* _REQUIREMENT_
Please edit the records from the line with "In this question" up to and including the line with "Answer: approximately 270°", replacing "wooden chair" with "oak chair" and leaving everything else unchanged. Write out only those lines.

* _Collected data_
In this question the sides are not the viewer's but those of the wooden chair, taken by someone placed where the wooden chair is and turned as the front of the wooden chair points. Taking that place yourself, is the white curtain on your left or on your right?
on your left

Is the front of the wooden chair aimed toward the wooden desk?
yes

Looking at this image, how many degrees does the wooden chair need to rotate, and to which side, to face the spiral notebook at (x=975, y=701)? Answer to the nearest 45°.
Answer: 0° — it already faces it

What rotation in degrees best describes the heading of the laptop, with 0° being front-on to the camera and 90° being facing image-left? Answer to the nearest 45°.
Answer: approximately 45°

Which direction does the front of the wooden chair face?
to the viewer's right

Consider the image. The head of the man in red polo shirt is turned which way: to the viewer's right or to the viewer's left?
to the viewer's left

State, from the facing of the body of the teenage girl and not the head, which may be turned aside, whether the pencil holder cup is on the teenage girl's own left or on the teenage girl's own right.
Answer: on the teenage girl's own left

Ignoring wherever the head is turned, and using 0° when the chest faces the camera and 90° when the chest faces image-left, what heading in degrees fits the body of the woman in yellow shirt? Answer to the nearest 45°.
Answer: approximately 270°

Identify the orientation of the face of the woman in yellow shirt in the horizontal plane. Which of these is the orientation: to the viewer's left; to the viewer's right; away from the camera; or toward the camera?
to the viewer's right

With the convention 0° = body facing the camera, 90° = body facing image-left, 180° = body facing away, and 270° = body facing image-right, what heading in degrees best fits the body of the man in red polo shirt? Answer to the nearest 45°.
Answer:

---

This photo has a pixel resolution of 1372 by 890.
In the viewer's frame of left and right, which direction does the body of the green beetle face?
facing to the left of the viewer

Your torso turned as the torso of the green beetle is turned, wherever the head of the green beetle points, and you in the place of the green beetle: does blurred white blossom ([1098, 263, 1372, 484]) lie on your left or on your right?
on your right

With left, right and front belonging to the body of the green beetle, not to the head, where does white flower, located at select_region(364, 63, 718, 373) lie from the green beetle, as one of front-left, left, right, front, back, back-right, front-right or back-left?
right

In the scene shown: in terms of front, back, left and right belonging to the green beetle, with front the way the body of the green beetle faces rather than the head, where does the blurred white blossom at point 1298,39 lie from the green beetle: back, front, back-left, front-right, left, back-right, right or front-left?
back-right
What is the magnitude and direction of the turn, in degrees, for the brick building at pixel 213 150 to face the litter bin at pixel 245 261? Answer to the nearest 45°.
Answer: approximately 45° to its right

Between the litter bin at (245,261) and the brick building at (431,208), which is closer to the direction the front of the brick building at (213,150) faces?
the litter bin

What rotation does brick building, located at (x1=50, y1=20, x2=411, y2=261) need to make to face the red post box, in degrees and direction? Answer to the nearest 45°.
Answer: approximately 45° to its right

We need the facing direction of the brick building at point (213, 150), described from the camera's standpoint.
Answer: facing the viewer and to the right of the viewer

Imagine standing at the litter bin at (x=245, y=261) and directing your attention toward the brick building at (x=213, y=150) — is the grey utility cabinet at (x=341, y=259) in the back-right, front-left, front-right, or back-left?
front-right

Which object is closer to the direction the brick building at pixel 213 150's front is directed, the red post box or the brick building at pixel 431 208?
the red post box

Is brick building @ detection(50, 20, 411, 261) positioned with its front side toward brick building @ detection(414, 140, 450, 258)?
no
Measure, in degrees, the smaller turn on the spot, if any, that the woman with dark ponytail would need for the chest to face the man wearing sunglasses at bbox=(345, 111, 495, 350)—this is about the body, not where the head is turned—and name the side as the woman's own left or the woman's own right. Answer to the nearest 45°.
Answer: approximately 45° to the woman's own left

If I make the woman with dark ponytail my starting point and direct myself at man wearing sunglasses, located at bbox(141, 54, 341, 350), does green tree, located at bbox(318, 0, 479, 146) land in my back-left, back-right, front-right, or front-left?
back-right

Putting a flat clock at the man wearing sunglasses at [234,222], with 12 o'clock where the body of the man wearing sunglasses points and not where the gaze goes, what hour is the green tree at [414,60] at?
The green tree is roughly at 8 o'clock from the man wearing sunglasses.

* _YOUR RESPONSE_
In this question the sides are not the viewer's but those of the oak chair, taken by someone placed where the oak chair is and turned as the front of the oak chair points. Taking that place yourself, is the white curtain on your left or on your right?
on your left

Is the front of the oak chair aimed toward the wooden desk?
yes

Looking at this image, how many degrees does the oak chair need to rotate, and to which side, to face the spiral notebook at (x=975, y=701)? Answer to the nearest 45°.
Answer: 0° — it already faces it

What rotation in degrees best describes the heading of the laptop, with 0° being front-on to the camera and 90° being facing image-left? Answer to the nearest 45°.
Answer: approximately 45°

Which direction does the front of the oak chair face?
to the viewer's right

Consider the image. The head of the man in red polo shirt is turned which way: to the viewer's right or to the viewer's left?
to the viewer's left

State, from the facing of the body of the teenage girl and not the head, which may be turned aside, whether the pencil holder cup is on the teenage girl's own left or on the teenage girl's own right.
Answer: on the teenage girl's own left

Ignoring wherever the head is turned, and using 0° when the chest faces the camera and 90° when the chest faces image-left, what heading in degrees fits the body of the woman in yellow shirt? Answer to the nearest 45°.
Answer: approximately 270°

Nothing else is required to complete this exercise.